Trump Administration Proposes Revision Of Obama-Era Definition Of Sex Discrimination

Trump Administration Proposes Revision Of Obama-Era Definition Of Sex Discrimination

On Friday, the U.S. Department of Health and Human Services (HHS) proposed a new rule that would revise the definition of discrimination “on the basis of sex” under Section 1557 of the Affordable Care Act to no longer include “gender identity” and “termination of pregnancy.”

With the passage of the ACA, the law directed HHS in Section 1557 to apply existing civil rights laws to health care, including Title IX, which prohibits discrimination on the basis of sex in federally funded programs. In 2016, the Obama administration’s HHS redefined discrimination “on the basis of sex” to include “termination of pregnancy” and “gender identity,” which they defined as one’s perception of being “male, female, neither, or a combination of male and female.”

Consequently, religious organizations challenged the ruling in 2016, and a federal court put the rule under injunction, prohibiting HHS from enforcing it. Lawsuits are ongoing in several states, challenging the Section 1557 definition. A complaint filed in the U.S. District Court for the Northern District of Texas argues that “by redefining a single word used in the Affordable Care Act…HHS has created a massive new liability for thousands of healthcare professionals unless they cast aside their medical judgment and perform controversial and even harmful medical transition procedures.”

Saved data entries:
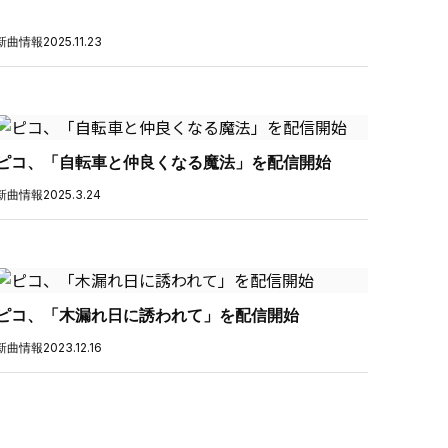
新曲情報
2025.11.23
ピコ、「自転車と仲良くなる魔法」を配信開始
新曲情報
2025.3.24
ピコ、「木漏れ日に誘われて」を配信開始
新曲情報
2023.12.16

_Things to do_:
[A] Summarize the article about the HHS sex discrimination rule in two sentences.
[B] Carry on the article about the HHS sex discrimination rule, starting after its last sentence.
You can do these tasks without the records.

_Results for each task_:
[A] HHS has proposed a rule that would take "gender identity" and "termination of pregnancy" out of the definition of discrimination "on the basis of sex" under Section 1557 of the Affordable Care Act. The Obama administration's HHS had added those terms in 2016, but after religious organizations challenged the change, a federal court blocked its enforcement, and lawsuits against it are still ongoing in several states.

[B]
Now the Trump administration’s HHS wants to reverse the definition of “on the basis of sex” to be congruent with the definition used by statutory law and other federal agencies, including the Department of Justice. Roger Severino, director of HHS’s Office for Civil Rights, said the plain meaning of the law HHS is tasked with enforcing does not match the Section 1557 definition.

“When Congress prohibited sex discrimination, it did so according to the plain meaning of the term, and we are making our regulations conform,” he said. “The American people want vigorous protection of civil rights and faithfulness to the text of the laws passed by their representatives. The proposed rule would accomplish both goals.”

The new proposed rule would also remove the phrase “termination of pregnancy,” because that fails to include Title IX religious and abortion exemptions. Instead, HHS is proposing to use the same language as Congress, which states that, “Nothing in this chapter shall be construed to require or prohibit any person, or public or private entity, to provide or pay for any benefit or service, including the use of facilities, related to an abortion.”

Earlier this month, HHS announced a new rule protecting conscientious objections for health-care providers whose religious beliefs conflict with procedures such as abortion or assisted suicide. Critics of Friday’s proposed rule argue this will allow health-care providers to discriminate against transgender patients.

Severino said HHS’s goal is to further the health and well being of all Americans, and that this rule does not change that.

“The rules have to be done in concert with existing law. It does not mean that entities are in any way restricted in providing health care,” he said. “This rule does not go in and tell people how to practice medicine. It is about non-discrimination.”